L’inaccessible étoile
Révélé avec Les Pêcheurs, le Nigérian Chigozie Obioma revient avec un splendide roman d’amour, raconté par un esprit.
★★★☆☆
LA PRIÈRE DES OISEAUX (AN ORCHESTRA OF MINORITIES) PAR CHIGOZIE OBIOMA, TRADUIT DE L’ANGLAIS (ÉTATS-UNIS) PAR SERGE CHAUVIN 528 P., BUCHET-CHASTEL, 25 €
Chigozie Obioma a un incroyable talent de conteur. Né en 1986, l’auteur nigérian nourrit une vision symbolique du monde, inspirée des croyances et des légendes ancestrales, dans une prose poétique qui colle au plus près des sentiments de ses personnages. Ces derniers sont de doux rêveurs malmenés par le poids du destin, brutalement défaits de leurs rassurantes attaches pour être jetés dans un futur incertain. C’était le cas dans son premier roman, Les Pêcheurs, où la prophétie d’un fou déclenche une rivalité entre deux frères et la débâcle d’une famille.
Peut-on jamais fuir le futur auquel notre condition nous assigne ? Cette question est au coeur de son nouveau roman, finaliste du prestigieux Booker Prize. La Prière des oiseaux relate la rencontre entre Chinonso, un modeste « gardien de volailles » orphelin et solitaire, et Ndali, une étudiante en pharmacie issue d’une famille d’intellectuels de la classe aisée. Quand ils se rencontrent, elle est à deux doigts de se jeter d’un pont. Il la convainc de ne pas le faire, en lui montrant, volaille à l’appui, ce qu’une telle chute lui réserve. Plus tard, ils se recroisent et commencent à s’aimer, en dehors de toute contrainte. La présentation aux parents leur inflige un sévère rappel à la réalité : Chinonso ne mérite pas sa fille, explique le père de Ndali. Humilié, le jeune éleveur décide de vendre tout ce qu’il possède sur cette Terre pour partir étudier à Chypre afin de revenir au Nigeria diplômé, digne de son aimée.
Un classique du roman d’amour
L’histoire entre la princesse et le pauvre marchand (ou éleveur) prêt à tout pour séduire sa belle est un classique mondial du roman d’amour. La grande originalité d’Obioma est de la raconter par l’intermédiaire de l’esprit de Chinonso. Un « chi » qui habite le monde depuis son commencement et pense avoir tout appris des humains, mais que ces derniers, jamais à court d’imagination, n’ont pas fini de surprendre. Et c’est ainsi, par le biais des réflexions de l’esprit, qu’Obioma illustre l’incroyable force des histoires, et notre besoin irrépressible de les écrire et de les lire.

(Texte extrait des pages)
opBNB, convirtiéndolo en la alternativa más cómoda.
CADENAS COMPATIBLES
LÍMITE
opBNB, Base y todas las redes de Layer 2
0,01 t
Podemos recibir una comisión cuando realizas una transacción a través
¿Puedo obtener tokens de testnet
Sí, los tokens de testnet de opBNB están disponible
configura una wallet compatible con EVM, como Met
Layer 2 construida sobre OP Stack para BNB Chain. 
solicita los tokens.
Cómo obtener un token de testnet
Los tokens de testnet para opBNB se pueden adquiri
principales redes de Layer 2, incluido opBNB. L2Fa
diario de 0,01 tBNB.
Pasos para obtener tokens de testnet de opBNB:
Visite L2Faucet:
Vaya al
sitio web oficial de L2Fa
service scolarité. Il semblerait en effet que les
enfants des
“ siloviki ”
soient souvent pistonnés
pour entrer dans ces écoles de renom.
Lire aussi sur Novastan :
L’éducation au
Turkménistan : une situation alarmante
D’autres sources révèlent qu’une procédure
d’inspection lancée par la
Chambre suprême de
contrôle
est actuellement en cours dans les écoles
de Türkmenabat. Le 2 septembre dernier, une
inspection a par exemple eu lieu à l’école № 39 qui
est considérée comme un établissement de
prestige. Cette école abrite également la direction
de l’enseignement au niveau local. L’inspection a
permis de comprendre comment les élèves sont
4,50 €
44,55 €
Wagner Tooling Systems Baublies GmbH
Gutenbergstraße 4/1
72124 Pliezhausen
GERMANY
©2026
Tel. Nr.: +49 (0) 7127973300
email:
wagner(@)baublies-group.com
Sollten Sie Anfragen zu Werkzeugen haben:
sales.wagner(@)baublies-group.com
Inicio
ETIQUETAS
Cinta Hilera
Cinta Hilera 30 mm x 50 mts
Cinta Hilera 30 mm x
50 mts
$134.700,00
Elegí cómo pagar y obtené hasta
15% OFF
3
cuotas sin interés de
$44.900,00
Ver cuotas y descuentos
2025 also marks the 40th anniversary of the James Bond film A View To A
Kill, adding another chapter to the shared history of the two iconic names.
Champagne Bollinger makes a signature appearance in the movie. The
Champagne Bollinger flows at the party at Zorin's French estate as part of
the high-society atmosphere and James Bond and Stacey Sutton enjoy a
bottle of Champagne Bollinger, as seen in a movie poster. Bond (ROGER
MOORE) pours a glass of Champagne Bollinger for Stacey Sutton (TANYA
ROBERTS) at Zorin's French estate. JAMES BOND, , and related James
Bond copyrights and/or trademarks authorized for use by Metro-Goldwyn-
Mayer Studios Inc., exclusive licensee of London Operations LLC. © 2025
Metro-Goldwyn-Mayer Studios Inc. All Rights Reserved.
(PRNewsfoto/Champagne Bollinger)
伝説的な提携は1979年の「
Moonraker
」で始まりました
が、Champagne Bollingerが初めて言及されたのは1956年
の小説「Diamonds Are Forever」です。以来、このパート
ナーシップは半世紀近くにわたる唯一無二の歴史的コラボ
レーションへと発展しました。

[Consigne]:
Répondez à ces questions d'après la critique de La Prière des oiseaux :
(a) En quelle année Chigozie Obioma est-il né ?
(b) Quelles études suit Ndali ?
(c) Par l'intermédiaire de quoi Obioma raconte-t-il l'histoire ?

[Réponse]:
(a) Il est né en 1986.
(b) Elle est étudiante en pharmacie.
(c) Il la raconte par l'intermédiaire de l'esprit de Chinonso, un « chi ».